Philippe revoit son fils huit ans après que sa femme l’ait enlevé sans dire un mot: «J’ai tout imaginé, un accident, un suicide»

Philippe revoit son fils huit ans après que sa femme l’ait enlevé sans dire un mot: «J’ai tout imaginé, un accident, un suicide»
D.R

« À l’époque, il a fallu attendre une semaine avant que la police accepte ma plainte pour enlèvement. Mireille a eu tout le temps de s’enfuir et de brouiller les pistes puisque personne ne la cherchait !  », déplore Philippe, le père de Maxence. L’histoire se déroule dans la ville de Briançon dans les Hautes-Alpes.

Il y a trois enfants : Marie-Flore, 16 ans, et Alexandre, 10 ans, les premiers enfants de Mireille et puis Maxence, 6 ans, l’enfant du couple. Le 28 juin 2010, Philippe s’absente pour s’occuper de sa mère. «  À mon arrivée, j’ai appelé à la maison, j’ai parlé à Maxence, tout allait bien  », explique-t-il.

À son retour, une semaine plus tard, sa femme et les deux garçons ne sont plus là. « J’ai pensé qu’elle était partie faire des courses. » Mais il remarque vite que les papiers d’identité ne sont plus là.

Plus aucune trace d’eux… « C’est terrible de ne rien savoir. J’ai tout imaginé, un accident, un suicide », dit-il tristement. L’homme a perdu 12 kg.

Philippe a même fait une grève de la faim : «  Je voulais attirer l’attention de la police et de la justice pour qu’enfin on me tienne au courant de l’enquête et qu’on prenne au sérieux ma situation. C’était inconcevable qu’on ne la retrouve pas, alors qu’elle était fichée à Interpol.  »
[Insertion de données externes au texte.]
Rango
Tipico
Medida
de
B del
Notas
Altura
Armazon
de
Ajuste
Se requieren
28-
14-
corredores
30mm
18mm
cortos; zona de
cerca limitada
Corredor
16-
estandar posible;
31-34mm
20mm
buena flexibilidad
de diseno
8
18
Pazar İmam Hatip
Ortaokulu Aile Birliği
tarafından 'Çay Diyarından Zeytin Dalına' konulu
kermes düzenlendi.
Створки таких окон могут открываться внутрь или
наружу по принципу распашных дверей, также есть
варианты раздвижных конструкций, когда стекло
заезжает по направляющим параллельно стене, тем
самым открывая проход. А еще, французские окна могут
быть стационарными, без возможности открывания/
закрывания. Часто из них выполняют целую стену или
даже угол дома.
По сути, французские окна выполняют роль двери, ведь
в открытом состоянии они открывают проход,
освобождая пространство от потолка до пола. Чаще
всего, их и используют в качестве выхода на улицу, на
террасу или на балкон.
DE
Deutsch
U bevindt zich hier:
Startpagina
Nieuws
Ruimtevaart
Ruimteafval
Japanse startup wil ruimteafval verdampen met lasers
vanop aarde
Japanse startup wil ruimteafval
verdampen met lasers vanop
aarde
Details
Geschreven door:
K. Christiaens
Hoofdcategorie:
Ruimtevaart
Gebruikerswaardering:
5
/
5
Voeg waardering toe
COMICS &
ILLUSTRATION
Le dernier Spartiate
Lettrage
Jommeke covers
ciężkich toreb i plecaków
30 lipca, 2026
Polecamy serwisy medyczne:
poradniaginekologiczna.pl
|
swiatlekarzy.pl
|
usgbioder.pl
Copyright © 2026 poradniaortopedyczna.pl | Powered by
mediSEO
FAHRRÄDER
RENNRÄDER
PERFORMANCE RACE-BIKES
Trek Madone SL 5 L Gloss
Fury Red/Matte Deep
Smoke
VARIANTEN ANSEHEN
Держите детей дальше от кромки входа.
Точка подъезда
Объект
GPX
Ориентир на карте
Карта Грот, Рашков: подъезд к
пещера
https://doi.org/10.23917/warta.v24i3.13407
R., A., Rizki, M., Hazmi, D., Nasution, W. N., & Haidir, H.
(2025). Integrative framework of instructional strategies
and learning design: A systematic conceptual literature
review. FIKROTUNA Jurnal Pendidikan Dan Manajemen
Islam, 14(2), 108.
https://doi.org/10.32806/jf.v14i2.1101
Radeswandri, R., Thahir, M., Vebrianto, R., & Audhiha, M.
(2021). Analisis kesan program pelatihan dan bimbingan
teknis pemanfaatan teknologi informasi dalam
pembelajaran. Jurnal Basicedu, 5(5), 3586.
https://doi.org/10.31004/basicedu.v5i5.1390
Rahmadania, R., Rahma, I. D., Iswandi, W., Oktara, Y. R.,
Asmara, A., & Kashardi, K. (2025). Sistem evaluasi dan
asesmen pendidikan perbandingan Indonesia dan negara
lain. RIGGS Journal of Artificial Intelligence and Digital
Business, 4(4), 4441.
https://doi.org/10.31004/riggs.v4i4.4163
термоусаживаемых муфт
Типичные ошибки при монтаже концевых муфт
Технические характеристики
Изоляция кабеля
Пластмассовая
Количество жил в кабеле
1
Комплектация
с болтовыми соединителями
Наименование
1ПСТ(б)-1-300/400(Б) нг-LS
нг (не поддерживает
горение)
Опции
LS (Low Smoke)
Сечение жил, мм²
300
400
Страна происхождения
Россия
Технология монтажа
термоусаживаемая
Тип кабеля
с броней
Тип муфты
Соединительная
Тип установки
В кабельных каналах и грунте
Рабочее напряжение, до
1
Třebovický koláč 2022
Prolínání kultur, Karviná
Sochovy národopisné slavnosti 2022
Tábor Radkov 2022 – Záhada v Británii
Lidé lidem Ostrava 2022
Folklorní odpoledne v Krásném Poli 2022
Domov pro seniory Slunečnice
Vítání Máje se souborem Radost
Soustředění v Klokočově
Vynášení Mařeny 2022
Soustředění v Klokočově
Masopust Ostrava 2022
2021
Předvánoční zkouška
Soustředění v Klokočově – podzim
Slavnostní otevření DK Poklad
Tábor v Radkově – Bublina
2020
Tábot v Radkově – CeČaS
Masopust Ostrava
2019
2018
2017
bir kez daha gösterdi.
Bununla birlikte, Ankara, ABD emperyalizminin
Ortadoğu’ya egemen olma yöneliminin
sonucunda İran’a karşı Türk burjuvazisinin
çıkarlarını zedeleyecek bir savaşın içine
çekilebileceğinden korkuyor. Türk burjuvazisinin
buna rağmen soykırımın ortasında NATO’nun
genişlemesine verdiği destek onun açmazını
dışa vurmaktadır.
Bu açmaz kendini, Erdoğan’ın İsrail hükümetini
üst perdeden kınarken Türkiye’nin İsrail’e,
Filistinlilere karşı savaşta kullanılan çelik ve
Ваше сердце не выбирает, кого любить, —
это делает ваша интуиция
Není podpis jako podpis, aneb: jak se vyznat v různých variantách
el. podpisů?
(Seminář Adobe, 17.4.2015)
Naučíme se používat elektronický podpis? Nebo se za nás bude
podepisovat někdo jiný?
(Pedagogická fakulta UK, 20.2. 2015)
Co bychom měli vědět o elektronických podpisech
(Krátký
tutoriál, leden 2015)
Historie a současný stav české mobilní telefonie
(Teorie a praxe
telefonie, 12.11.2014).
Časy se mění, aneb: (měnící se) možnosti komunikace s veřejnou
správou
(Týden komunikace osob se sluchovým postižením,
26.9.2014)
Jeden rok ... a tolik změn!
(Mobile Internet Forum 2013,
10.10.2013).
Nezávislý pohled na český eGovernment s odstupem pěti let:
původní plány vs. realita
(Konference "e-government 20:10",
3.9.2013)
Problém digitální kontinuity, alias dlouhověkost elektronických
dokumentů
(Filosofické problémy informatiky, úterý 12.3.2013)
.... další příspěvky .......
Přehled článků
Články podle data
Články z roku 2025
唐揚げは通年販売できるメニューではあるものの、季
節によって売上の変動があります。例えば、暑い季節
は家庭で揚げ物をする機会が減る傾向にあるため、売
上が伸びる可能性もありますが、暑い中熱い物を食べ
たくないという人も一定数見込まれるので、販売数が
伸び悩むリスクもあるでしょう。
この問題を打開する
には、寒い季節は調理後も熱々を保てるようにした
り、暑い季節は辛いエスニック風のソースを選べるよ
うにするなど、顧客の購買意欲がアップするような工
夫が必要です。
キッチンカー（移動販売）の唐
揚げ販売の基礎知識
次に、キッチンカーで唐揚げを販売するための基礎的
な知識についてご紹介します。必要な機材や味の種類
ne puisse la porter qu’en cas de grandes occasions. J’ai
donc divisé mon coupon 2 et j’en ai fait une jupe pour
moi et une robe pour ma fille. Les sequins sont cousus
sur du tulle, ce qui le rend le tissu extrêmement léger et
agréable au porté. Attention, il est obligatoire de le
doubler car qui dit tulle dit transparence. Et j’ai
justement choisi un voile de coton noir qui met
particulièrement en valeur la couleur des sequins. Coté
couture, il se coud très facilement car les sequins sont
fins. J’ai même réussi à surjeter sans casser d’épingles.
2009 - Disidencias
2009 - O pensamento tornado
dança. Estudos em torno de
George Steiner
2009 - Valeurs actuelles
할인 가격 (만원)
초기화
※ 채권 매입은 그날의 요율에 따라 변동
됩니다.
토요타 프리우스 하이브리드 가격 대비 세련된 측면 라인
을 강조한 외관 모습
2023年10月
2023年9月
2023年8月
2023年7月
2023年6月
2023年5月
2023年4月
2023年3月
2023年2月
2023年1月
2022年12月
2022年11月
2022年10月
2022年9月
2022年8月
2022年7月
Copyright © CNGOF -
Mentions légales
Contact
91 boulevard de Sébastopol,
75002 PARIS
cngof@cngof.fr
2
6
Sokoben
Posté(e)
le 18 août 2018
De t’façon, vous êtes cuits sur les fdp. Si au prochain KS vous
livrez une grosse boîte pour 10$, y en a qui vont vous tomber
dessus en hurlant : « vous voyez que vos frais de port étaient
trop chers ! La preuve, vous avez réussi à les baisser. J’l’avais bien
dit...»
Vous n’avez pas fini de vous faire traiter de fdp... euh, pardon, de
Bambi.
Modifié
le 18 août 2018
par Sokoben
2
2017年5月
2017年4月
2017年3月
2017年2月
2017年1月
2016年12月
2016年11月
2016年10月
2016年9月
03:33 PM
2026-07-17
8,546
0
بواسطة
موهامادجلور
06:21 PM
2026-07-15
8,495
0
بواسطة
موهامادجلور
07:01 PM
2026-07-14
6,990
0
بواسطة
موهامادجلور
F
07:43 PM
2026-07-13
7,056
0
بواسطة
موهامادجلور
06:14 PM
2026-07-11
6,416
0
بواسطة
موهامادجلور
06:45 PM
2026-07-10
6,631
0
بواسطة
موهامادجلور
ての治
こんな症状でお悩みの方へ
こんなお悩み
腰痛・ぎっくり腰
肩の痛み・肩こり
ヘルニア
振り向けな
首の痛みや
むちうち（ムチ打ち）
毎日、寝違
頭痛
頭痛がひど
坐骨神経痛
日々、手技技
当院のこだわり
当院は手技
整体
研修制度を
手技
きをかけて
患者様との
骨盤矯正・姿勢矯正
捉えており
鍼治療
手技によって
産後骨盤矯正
Et c’est ce 24 août qu’il a enfin eu des nouvelles ! Huit ans après… Mireille en personne au téléphone lui annonce qu’elle revient avec les enfants.

Elle a expliqué lors de sa garde à vue qu’elle s’était enfuie en Pologne car le père d’Alexandre était violent avec lui. Il avait toujours un droit de visite. Elle a donc demandé à son autre fils, Maxence, avec qui il voulait vivre et il l’a suivie.

Les enfants n’ont pas été à l’école ni chez le médecin pendant huit ans. «  On demande ça à un enfant de 6 ans ? Mon fils n’avait rien à voir avec cette histoire. J’ai payé les pots cassés alors que je n’ai rien fait. Elle n’a même pas laissé une lettre à sa fille aînée qui a, finalement, été placée en foyer. J’ai appris qu’en Pologne, ils avaient vécu clandestinement dans une cabane en bois et les enfants étaient livrés à eux-mêmes pendant que leur mère travaillait dans un restaurant. Ils jouaient toute la journée aux jeux vidéo, ils n’ont pas été scolarisés, ni soignés pour ne pas se faire repérer. Maxence a le niveau scolaire d’un enfant de 7 ans. Je m’inquiète pour son avenir . », s’insurge le papa.

La maman a été condamnée à 18 mois de prison ferme.